My paddle's keen and bright
Flashing with silver
Follow the wild goose flight (other known colloquial versions of this line exist, including: Follow the pale moonlight, and Follow the waters light.)
Dip, dip and swing

Dip, dip and swing her back
Flashing with silver
Swift as the wild goose flies
Dip, dip and swing

==Alternative lyrics==
The lyrics of this song often vary by region. Some possible variations and additional verses:

Deep in the forest
Down in the lowlands
My heart cries out for thee
Hills of the North

Swift as a silver fish
Canoe of birch bark
Thy mighty waterways
Carry me forth

Though I am forced to flee
Far from my homeland
I will return to thee
Hills of the North

High as an eagle soars
Over the mountains
My spirit rises up
Free as a bird

A French version, "Terre du bouleau blanc", was distributed by Orff Canada.

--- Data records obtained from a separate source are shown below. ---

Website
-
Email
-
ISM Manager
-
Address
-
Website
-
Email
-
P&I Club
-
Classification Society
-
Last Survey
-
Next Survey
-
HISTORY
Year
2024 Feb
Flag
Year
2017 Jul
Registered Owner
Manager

In 1979 the Canadian Cultural Workers' Committee, a musical group associated with the Communist Party of Canada (Marxist-Leninist), released a song on their album 'The Party is the Most Precious Thing' titled 'Death to the Traitors' which takes its melody from "Land of the Silver Birch" but with new communist lyrics about destroying imperialism and capitalism in Canada and uniting the Canadian working class.

=="Silver Birch" in the Scouts and Guiding movement==
Since the 1930s, the song has been popular with Scouts and Girl Guides. Its origin is unclear.
It is sung regularly at Canadian Scout and Guide camps, including Doe Lake, Camp Maple Leaf, Camp Wenonah (co-educational camp) and Camp Peaceful Waters in Quebec's lower Laurentians.

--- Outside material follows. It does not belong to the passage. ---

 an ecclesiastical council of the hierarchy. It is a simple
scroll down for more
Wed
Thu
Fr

The song is also sometimes sung at Boy Scout Camps in the United States, though sometimes "eagle" is sung in place of "beaver". Another variation is sung at the opening and closing campfires at Ma-Ka-Ja-Wan Scout Reservation in Pearson, Wisconsin. Cuyuna Scout Camp of Crosslake, Minnesota uses this song as one of the three it uses to close its Sunday and Friday night campfire programs, as does Camp Babcock-Hovey in Ovid, New York.

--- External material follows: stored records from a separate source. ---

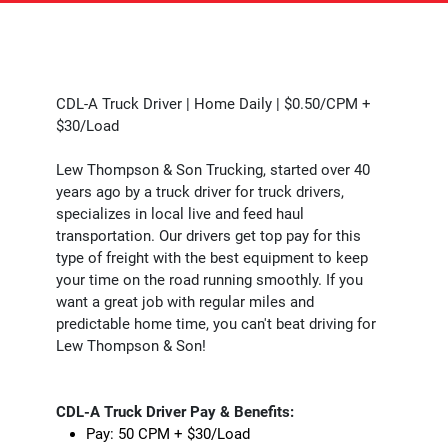
CDL-A Truck Driver | Home Daily | $0.50/CPM +
$30/Load
Lew Thompson & Son Trucking, started over 40
years ago by a truck driver for truck drivers,
specializes in local live and feed haul
transportation. Our drivers get top pay for this
type of freight with the best equipment to keep
your time on the road running smoothly. If you
want a great job with regular miles and
predictable home time, you can't beat driving for
Lew Thompson & Son!
CDL-A Truck Driver Pay & Benefits:
Pay: 50 CPM + $30/Load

The translated Italian version "Terra di Betulla" is likely frequent campfire song for Italian scouts.

The Dutch version “Land van de Zilverberk” is sung in Dutch scouts groups. It is likely this version travelled to the Netherlands through different scout Jamborees.

==Other uses==
In the 2019 film Brotherhood, directed by Richard Bell is based on a true story of a 1926 canoeing accident in an Ontario, Canada lake at a boys' summer camp. Ten boys and a camp counsellor died, when their 30-foot canoe capsized. The boys' hearty rendition of Land of the Silver Birch as the canoe trip began, is replayed throughout the film in subdued tones, reflecting the survivors' struggle to stay alive in the dark, frigid waters.